━━ AVAILABLE DATA

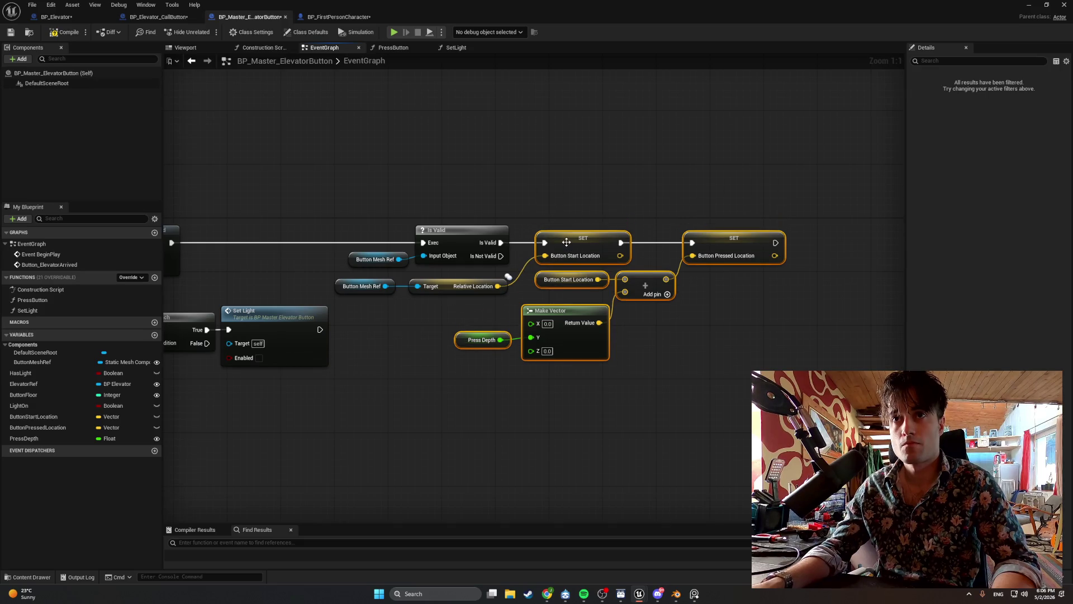
pyautogui.click(465, 322)
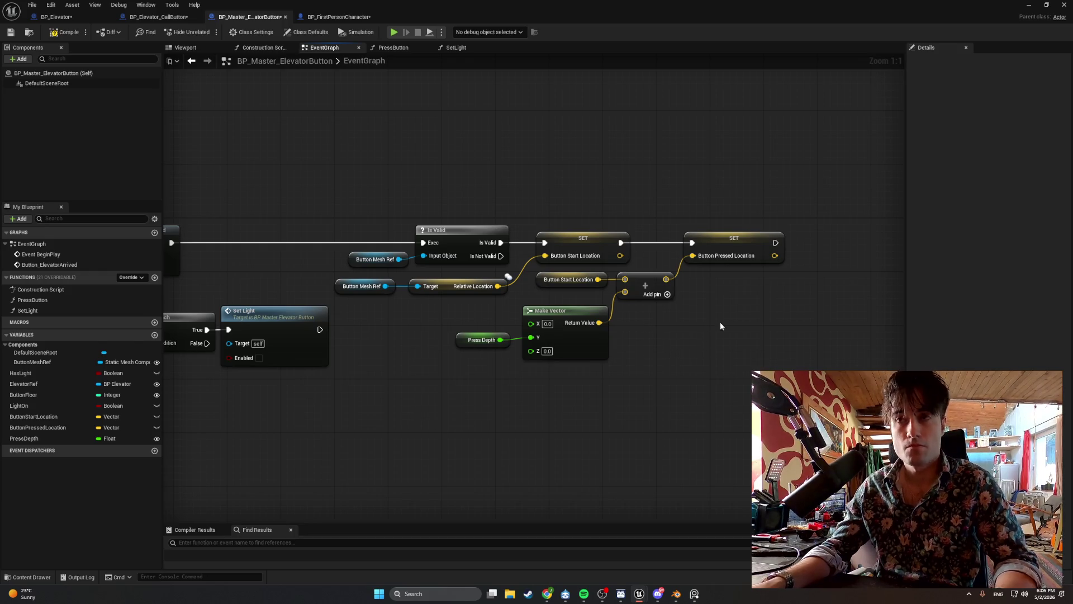
pyautogui.press('super+shift+s')
pyautogui.moveTo(824, 379)
pyautogui.mouseDown()
pyautogui.moveTo(388, 193)
pyautogui.moveTo(331, 187)
pyautogui.mouseUp()
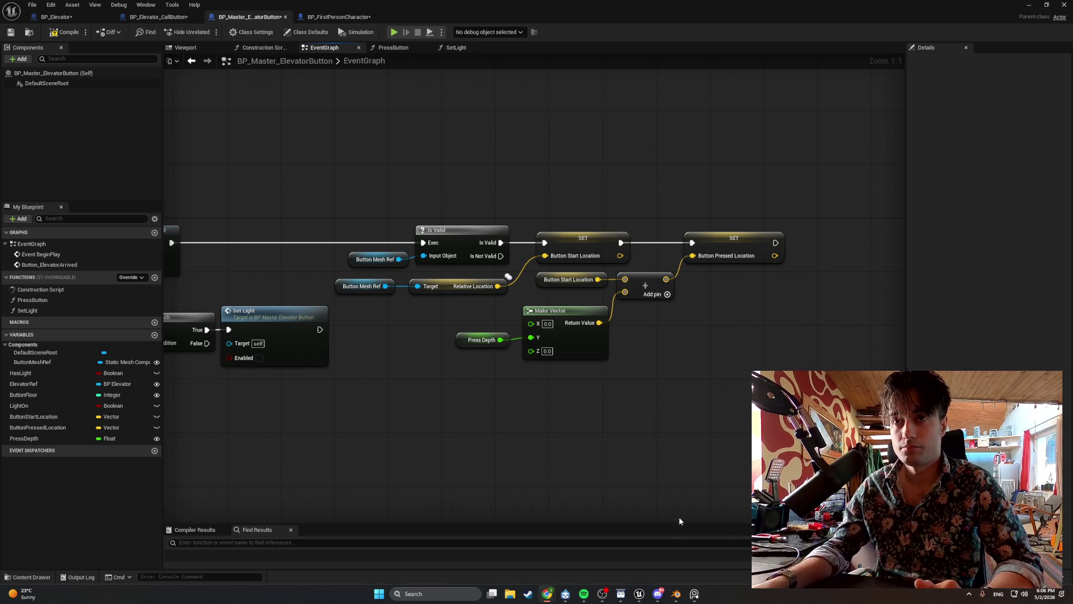
# - Wire Make Vector's result into the Add node and set Press Depth's default value to -1.5
pyautogui.scroll(-1, 682, 523)
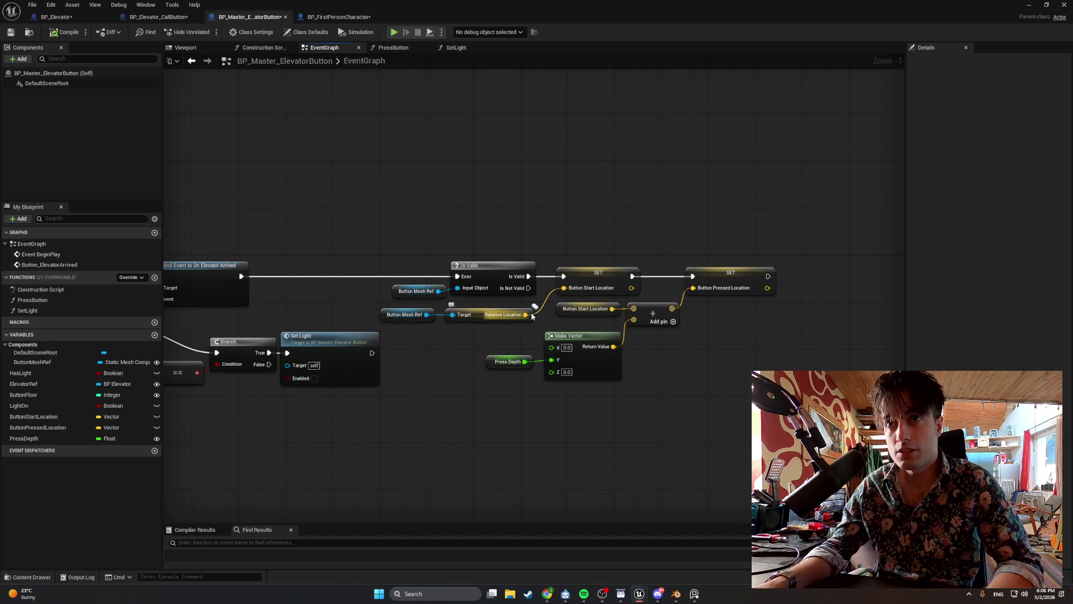
pyautogui.moveTo(614, 346); pyautogui.dragTo(633, 319)
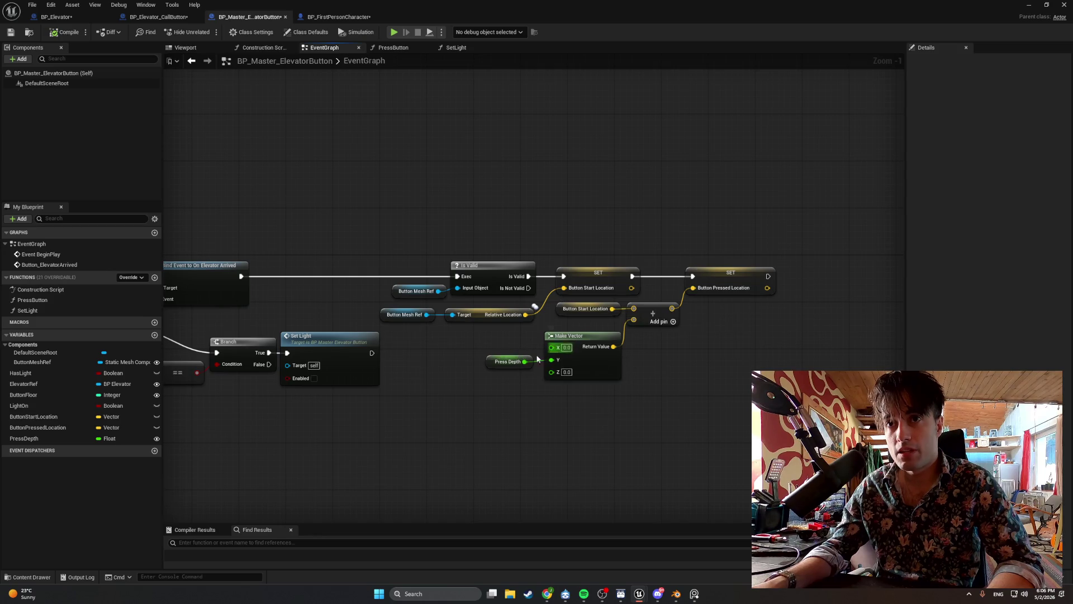
pyautogui.click(509, 362)
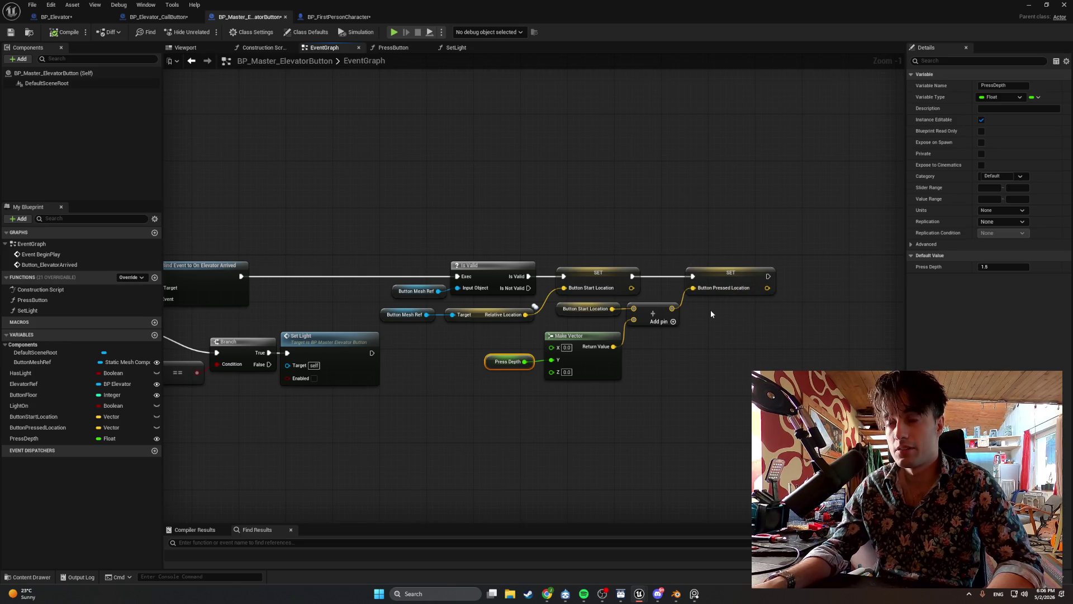
pyautogui.moveTo(710, 311); pyautogui.dragTo(528, 312)
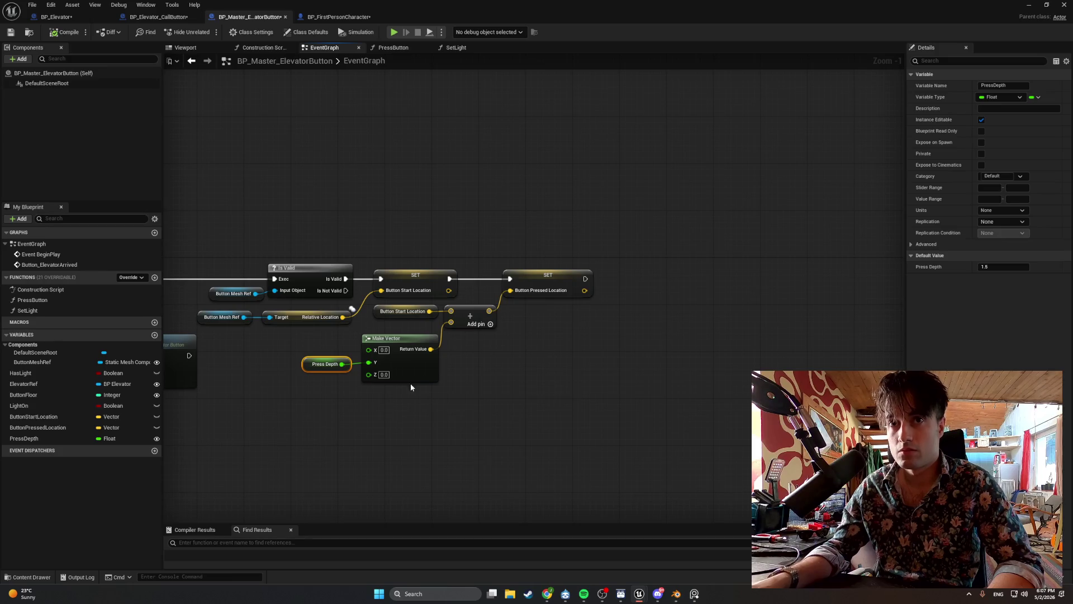
pyautogui.click(997, 266)
pyautogui.write('-1.5')
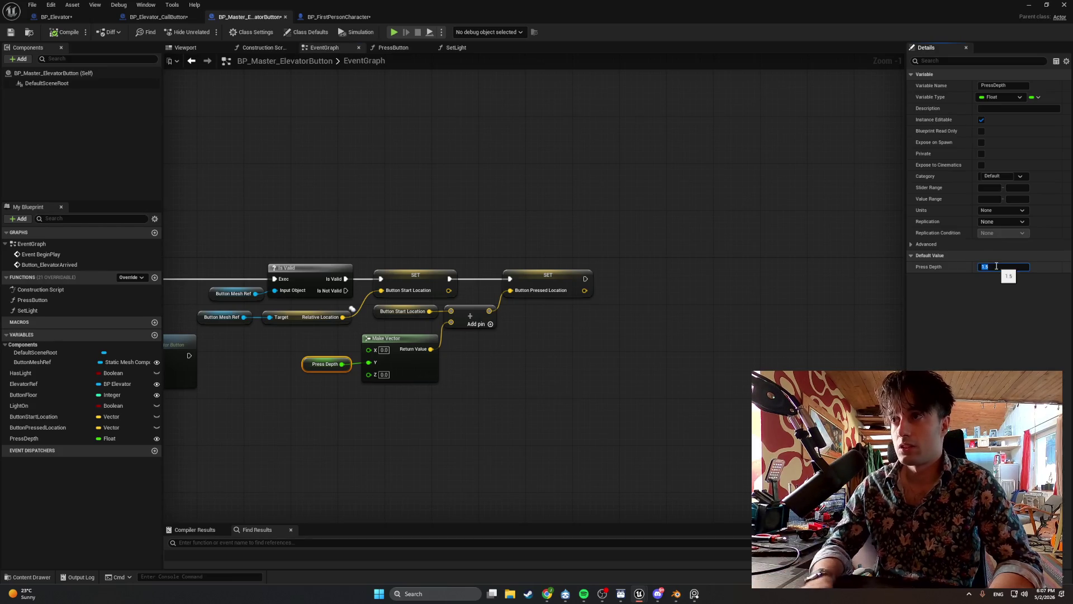
pyautogui.click(700, 267)
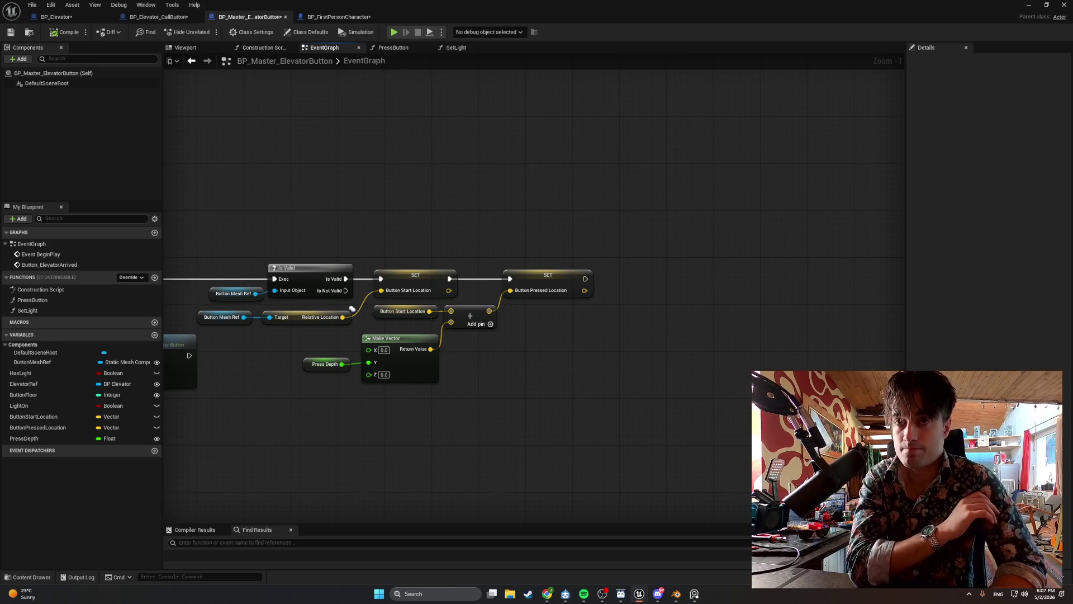
# - Remove the stray Add Component node that was added while searching for a timeline
pyautogui.rightClick(681, 367)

━━━━

> [AIM OF THE EXERCISE]
Only one stretch of the data is wanted: write out exactly the lines from the one holding "pyautogui.press('super+shift+s')" through the one holding "pyautogui.scroll(-1, 682, 523)", both included, without the pictures.

> [ANSWER TO THIS PROBLEM]
pyautogui.press('super+shift+s')
pyautogui.moveTo(824, 379)
pyautogui.mouseDown()
pyautogui.moveTo(388, 193)
pyautogui.moveTo(331, 187)
pyautogui.mouseUp()
# - Wire Make Vector's result into the Add node and set Press Depth's default value to -1.5
pyautogui.scroll(-1, 682, 523)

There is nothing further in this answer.